BEGIN ENTRIES PROVIDED

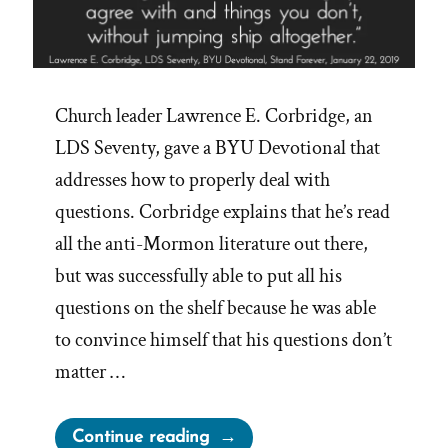
Church leader Lawrence E. Corbridge, an
LDS Seventy, gave a BYU Devotional that
addresses how to properly deal with
questions. Corbridge explains that he’s read
all the anti-Mormon literature out there,
but was successfully able to put all his
questions on the shelf because he was able
to convince himself that his questions don’t
matter …
“Mormons
Continue reading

END ENTRIES PROVIDED

# DIRECTIVE:
Count the lines in the records above that contain the word "Corbridge". Reply with only the number.

# SOLUTION:
2